*Work task*
From the first line of the data below, repeat each line exactly until you reach the line with "и профессионализма всех участников проекта."; include that line too.

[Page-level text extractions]
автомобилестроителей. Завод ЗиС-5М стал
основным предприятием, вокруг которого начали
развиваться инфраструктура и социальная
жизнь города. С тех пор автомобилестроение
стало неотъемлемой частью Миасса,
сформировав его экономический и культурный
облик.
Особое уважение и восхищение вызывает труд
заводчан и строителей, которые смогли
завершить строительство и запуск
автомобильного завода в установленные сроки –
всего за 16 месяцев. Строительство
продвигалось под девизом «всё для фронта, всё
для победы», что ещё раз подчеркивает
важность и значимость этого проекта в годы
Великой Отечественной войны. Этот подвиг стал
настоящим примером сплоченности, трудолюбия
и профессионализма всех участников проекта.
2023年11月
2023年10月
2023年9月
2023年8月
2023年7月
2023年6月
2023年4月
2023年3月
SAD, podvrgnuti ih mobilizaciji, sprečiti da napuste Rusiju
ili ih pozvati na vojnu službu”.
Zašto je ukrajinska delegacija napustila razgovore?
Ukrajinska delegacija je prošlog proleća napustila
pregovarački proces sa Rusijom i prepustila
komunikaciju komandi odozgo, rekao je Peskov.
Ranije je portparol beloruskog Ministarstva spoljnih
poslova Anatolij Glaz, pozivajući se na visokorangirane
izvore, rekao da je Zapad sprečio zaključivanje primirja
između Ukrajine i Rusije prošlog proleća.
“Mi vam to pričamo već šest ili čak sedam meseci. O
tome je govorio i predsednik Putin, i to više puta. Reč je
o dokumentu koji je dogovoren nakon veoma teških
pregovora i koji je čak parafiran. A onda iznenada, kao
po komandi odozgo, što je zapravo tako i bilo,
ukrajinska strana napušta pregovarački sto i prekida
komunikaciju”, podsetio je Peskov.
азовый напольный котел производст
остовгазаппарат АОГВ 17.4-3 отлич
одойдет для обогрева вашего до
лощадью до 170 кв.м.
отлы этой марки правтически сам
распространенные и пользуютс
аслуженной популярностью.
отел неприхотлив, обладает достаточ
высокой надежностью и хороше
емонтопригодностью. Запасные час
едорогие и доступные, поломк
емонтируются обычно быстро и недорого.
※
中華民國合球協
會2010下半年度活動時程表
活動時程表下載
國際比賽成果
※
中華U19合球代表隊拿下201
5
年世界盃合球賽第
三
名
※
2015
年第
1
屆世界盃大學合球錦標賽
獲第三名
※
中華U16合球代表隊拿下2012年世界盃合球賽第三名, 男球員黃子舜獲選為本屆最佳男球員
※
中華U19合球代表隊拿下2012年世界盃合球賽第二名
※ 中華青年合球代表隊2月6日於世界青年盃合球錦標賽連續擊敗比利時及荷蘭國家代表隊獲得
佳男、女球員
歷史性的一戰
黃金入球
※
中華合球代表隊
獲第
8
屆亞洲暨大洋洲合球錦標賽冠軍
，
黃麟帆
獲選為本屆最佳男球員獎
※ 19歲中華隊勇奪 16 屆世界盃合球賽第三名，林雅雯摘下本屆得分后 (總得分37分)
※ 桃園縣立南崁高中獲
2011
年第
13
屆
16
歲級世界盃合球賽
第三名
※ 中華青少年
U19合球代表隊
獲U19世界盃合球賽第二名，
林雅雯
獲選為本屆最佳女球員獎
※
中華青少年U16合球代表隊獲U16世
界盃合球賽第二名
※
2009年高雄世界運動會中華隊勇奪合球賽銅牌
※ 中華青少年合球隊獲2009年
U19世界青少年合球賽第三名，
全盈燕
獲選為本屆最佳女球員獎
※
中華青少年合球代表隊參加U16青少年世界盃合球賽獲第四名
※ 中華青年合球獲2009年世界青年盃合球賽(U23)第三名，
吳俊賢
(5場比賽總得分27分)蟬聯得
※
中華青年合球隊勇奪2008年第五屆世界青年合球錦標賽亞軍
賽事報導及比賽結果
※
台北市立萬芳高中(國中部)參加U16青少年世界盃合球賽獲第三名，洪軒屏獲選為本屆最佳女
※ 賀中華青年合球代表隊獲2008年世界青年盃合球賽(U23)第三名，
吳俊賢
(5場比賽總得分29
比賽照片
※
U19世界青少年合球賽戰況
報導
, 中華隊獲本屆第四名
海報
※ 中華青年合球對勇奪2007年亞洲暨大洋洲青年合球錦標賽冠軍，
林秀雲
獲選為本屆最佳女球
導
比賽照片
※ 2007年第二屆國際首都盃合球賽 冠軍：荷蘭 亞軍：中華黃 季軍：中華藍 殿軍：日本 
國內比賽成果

*Exercise response*
автомобилестроителей. Завод ЗиС-5М стал
основным предприятием, вокруг которого начали
развиваться инфраструктура и социальная
жизнь города. С тех пор автомобилестроение
стало неотъемлемой частью Миасса,
сформировав его экономический и культурный
облик.
Особое уважение и восхищение вызывает труд
заводчан и строителей, которые смогли
завершить строительство и запуск
автомобильного завода в установленные сроки –
всего за 16 месяцев. Строительство
продвигалось под девизом «всё для фронта, всё
для победы», что ещё раз подчеркивает
важность и значимость этого проекта в годы
Великой Отечественной войны. Этот подвиг стал
настоящим примером сплоченности, трудолюбия
и профессионализма всех участников проекта.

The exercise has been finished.